* [TEXT PROVIDED]
'''

Unfortunately, a clean getaway isn’t in the cards, as Jaffar shows up to menace them. Richard starts calling for them to escape, but Farley is paralyzed with fear (as, I guess, is Lynn, but she’s barely in panel for this sequence). Richard suddenly finds himself galvanized into action and leaps forward into battle, threatening to fight Jaffar to the death to protect his family. But despite his newfound courage, this has about the same result you’d expect, i.e., none at all. Jaffar grabs him and uses his mutating touch to kill Richard by, basically, erasing his face. It’s a pretty damn creepy sequence.
Of course, now Orion shows up. Yeesh. If you knew the guy was going to return to the ship, why didn’t you just stay and protect them? Anyway, he blasts Jaffar off the ship with the Astro-Force, but Jaffar is already gloating that he’s impossible to kill in the water. So what does Orion do? He shoots him over and over again, keeping him in the air each time, until he’s exploded. Ouch.
Orion returns to the ship to find Farley babbling, lost in the delusion that his son has “joined his platoon—on the beach!! Yes--that’s it!!” And Lynn, as usual, just standing around crying. Jeez, why is she even in this story? Orion straps her into his harness and sends her up and away, out of the story to safety, even as her father refuses to leave.
Declaring Richard to be “another faceless hero!” Lightray sets him alongside the machinery in the cabin. Then, as the wind rises ominously and fish are seen streaming past, the remaining Deep Six—the Deep Four, I guess—launch their attack. The remaining Deeps are Shaligo, “the flying finback”, Trok, who has a whirling axe on a whip, Gole, who…has no special powers that I can see, and Pyron, who flies the manta ship with its flamethrowers. You wouldn’t think flamethrowers would be a huge benefit underwater, but they turn out to be useful when Orion repels the attack and Pyron sets fire to the boat.
Orion seeks to get away, but Lightray has apparently gone insane. First, he’s tied Farley to the mast (!). Then he draws Orion into the cabin, where Richard’s face has been restored—whatever—and their weapon has taken shape, even as the Leviathan and the manta-ship bear down on them.
From all accounts, Kirby claimed the next two pages to be the best things he ever did. On one side: the Deep Four, zipping alongside the vast pink monster as it rears out of the water. On the other, a bizarre missile formed from the techno-active cube, with Richard’s body lying pread-eagled on top, Lightray standing right at the tip, and Orion clinging onto the side, brandishing his fist at their oncoming foe.

'''

[Items from a data source]
'''

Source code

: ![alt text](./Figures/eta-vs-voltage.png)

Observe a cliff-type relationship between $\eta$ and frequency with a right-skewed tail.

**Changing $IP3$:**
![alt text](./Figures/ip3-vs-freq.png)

'''

* [EXERCISE INSTRUCTIONS]
- 1) In the comic review, rewrite the passage starting with "Orion returns to" and going on through "refuses to leave.", replacing "harness" with "sling".
- 2) Answer these questions using the comic review.
(a) What does Jaffar use to kill Richard?
(b) Which member of the Deep Six flies the manta ship?
(c) What has Lightray tied Farley to?
- 3) Continue the comic review from where it stops.

* [EXPECTED RESULTS]
- 1)
Orion returns to the ship to find Farley babbling, lost in the delusion that his son has “joined his platoon—on the beach!! Yes--that’s it!!” And Lynn, as usual, just standing around crying. Jeez, why is she even in this story? Orion straps her into his sling and sends her up and away, out of the story to safety, even as her father refuses to leave.

- 2)
(a) His mutating touch, which essentially erases Richard's face.
(b) Pyron.
(c) The mast.

- 3)
It’s pretty awesome.
The two forces meet and explode, but of course Lightray is able to pull Orion from the point of contact at, y’know, lightspeed. We’re left with the image of Farley—who we’re hastily told was “backlashed far from the flaming area!!” left floating, adrift at sea, alone with his guilt that his supposedly cowardly son was able to fight when he couldn’t. (A tiny ship, visible on the horizon headed towards him, obviously implies that he’ll be rescued.)
As we’ve seen, of course, the Fourth World is full of this kind of tension, between the old and the young, between violence and non-violence, but here we have probably the purest expression of it. Kirby, as we all know, was a WWII vet himself, but he also seemed to have a lot of affection for the hippie types that presumably made up a chunk of his audience…and here we see the two types coming into conflict. The fact that the young pacifist seems to be proven to be in the right--though maybe not in a way that a real pacifist would agree with—is interesting; the point seems to be that, when the chips are down, Fairley, the war vet, is frozen in panic, whereas the pacifist leaps into the fight heroically.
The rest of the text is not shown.